Copy every record exactly.

__________________________________________________

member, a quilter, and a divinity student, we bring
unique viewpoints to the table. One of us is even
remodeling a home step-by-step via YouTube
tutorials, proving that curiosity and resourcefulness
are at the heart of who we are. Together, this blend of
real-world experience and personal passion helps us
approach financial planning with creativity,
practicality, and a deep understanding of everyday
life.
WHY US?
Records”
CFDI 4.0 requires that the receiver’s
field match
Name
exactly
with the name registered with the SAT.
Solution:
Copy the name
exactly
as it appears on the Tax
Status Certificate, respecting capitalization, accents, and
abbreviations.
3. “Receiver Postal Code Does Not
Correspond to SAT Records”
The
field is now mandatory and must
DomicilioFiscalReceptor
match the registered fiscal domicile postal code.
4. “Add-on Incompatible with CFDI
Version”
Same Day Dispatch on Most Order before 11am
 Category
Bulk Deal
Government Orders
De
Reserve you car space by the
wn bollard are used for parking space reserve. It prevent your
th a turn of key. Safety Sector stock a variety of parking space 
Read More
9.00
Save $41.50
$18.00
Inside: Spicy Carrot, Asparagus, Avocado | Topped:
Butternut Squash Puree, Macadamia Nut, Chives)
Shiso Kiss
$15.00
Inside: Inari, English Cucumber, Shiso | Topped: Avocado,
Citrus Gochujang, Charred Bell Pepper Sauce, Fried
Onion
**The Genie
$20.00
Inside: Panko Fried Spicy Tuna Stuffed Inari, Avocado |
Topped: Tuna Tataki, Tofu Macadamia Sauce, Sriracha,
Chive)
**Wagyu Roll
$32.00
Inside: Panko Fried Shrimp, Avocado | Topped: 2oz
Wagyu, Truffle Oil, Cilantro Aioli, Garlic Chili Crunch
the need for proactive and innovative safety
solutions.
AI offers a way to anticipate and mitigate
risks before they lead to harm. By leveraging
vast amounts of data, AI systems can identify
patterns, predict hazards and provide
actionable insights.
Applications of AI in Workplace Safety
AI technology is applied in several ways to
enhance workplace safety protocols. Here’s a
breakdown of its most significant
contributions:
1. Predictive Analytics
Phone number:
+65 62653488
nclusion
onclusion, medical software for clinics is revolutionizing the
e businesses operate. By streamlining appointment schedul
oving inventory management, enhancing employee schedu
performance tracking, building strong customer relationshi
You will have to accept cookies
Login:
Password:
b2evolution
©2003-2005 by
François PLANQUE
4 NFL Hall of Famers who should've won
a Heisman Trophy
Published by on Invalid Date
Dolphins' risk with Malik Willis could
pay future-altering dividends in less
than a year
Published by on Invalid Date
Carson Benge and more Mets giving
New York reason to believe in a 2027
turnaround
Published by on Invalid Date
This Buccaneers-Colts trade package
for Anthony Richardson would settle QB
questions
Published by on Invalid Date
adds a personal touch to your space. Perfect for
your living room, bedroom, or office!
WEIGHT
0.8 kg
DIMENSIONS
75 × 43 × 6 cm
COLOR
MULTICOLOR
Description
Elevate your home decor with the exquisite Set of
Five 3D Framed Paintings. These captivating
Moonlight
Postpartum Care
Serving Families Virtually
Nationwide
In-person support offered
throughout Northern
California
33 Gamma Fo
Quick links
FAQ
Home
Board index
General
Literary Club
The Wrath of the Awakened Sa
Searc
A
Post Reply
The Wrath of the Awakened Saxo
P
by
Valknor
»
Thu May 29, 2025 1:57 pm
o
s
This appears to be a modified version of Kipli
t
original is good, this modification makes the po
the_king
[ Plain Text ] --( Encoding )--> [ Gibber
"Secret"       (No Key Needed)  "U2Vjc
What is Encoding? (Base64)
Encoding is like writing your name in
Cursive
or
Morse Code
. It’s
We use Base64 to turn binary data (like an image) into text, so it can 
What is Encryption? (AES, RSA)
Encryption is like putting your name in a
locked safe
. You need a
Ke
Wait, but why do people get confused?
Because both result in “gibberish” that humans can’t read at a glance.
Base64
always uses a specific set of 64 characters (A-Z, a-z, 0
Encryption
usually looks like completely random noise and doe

__________________________________________________

• [Task answer]
member, a quilter, and a divinity student, we bring
unique viewpoints to the table. One of us is even
remodeling a home step-by-step via YouTube
tutorials, proving that curiosity and resourcefulness
are at the heart of who we are. Together, this blend of
real-world experience and personal passion helps us
approach financial planning with creativity,
practicality, and a deep understanding of everyday
life.
WHY US?
Records”
CFDI 4.0 requires that the receiver’s
field match
Name
exactly
with the name registered with the SAT.
Solution:
Copy the name
exactly
as it appears on the Tax
Status Certificate, respecting capitalization, accents, and
abbreviations.
3. “Receiver Postal Code Does Not
Correspond to SAT Records”
The
field is now mandatory and must
DomicilioFiscalReceptor
match the registered fiscal domicile postal code.
4. “Add-on Incompatible with CFDI
Version”
Same Day Dispatch on Most Order before 11am
 Category
Bulk Deal
Government Orders
De
Reserve you car space by the
wn bollard are used for parking space reserve. It prevent your
th a turn of key. Safety Sector stock a variety of parking space 
Read More
9.00
Save $41.50
$18.00
Inside: Spicy Carrot, Asparagus, Avocado | Topped:
Butternut Squash Puree, Macadamia Nut, Chives)
Shiso Kiss
$15.00
Inside: Inari, English Cucumber, Shiso | Topped: Avocado,
Citrus Gochujang, Charred Bell Pepper Sauce, Fried
Onion
**The Genie
$20.00
Inside: Panko Fried Spicy Tuna Stuffed Inari, Avocado |
Topped: Tuna Tataki, Tofu Macadamia Sauce, Sriracha,
Chive)
**Wagyu Roll
$32.00
Inside: Panko Fried Shrimp, Avocado | Topped: 2oz
Wagyu, Truffle Oil, Cilantro Aioli, Garlic Chili Crunch
the need for proactive and innovative safety
solutions.
AI offers a way to anticipate and mitigate
risks before they lead to harm. By leveraging
vast amounts of data, AI systems can identify
patterns, predict hazards and provide
actionable insights.
Applications of AI in Workplace Safety
AI technology is applied in several ways to
enhance workplace safety protocols. Here’s a
breakdown of its most significant
contributions:
1. Predictive Analytics
Phone number:
+65 62653488
nclusion
onclusion, medical software for clinics is revolutionizing the
e businesses operate. By streamlining appointment schedul
oving inventory management, enhancing employee schedu
performance tracking, building strong customer relationshi
You will have to accept cookies
Login:
Password:
b2evolution
©2003-2005 by
François PLANQUE
4 NFL Hall of Famers who should've won
a Heisman Trophy
Published by on Invalid Date
Dolphins' risk with Malik Willis could
pay future-altering dividends in less
than a year
Published by on Invalid Date
Carson Benge and more Mets giving
New York reason to believe in a 2027
turnaround
Published by on Invalid Date
This Buccaneers-Colts trade package
for Anthony Richardson would settle QB
questions
Published by on Invalid Date
adds a personal touch to your space. Perfect for
your living room, bedroom, or office!
WEIGHT
0.8 kg
DIMENSIONS
75 × 43 × 6 cm
COLOR
MULTICOLOR
Description
Elevate your home decor with the exquisite Set of
Five 3D Framed Paintings. These captivating
Moonlight
Postpartum Care
Serving Families Virtually
Nationwide
In-person support offered
throughout Northern
California
33 Gamma Fo
Quick links
FAQ
Home
Board index
General
Literary Club
The Wrath of the Awakened Sa
Searc
A
Post Reply
The Wrath of the Awakened Saxo
P
by
Valknor
»
Thu May 29, 2025 1:57 pm
o
s
This appears to be a modified version of Kipli
t
original is good, this modification makes the po
the_king
[ Plain Text ] --( Encoding )--> [ Gibber
"Secret"       (No Key Needed)  "U2Vjc
What is Encoding? (Base64)
Encoding is like writing your name in
Cursive
or
Morse Code
. It’s
We use Base64 to turn binary data (like an image) into text, so it can 
What is Encryption? (AES, RSA)
Encryption is like putting your name in a
locked safe
. You need a
Ke
Wait, but why do people get confused?
Because both result in “gibberish” that humans can’t read at a glance.
Base64
always uses a specific set of 64 characters (A-Z, a-z, 0
Encryption
usually looks like completely random noise and doe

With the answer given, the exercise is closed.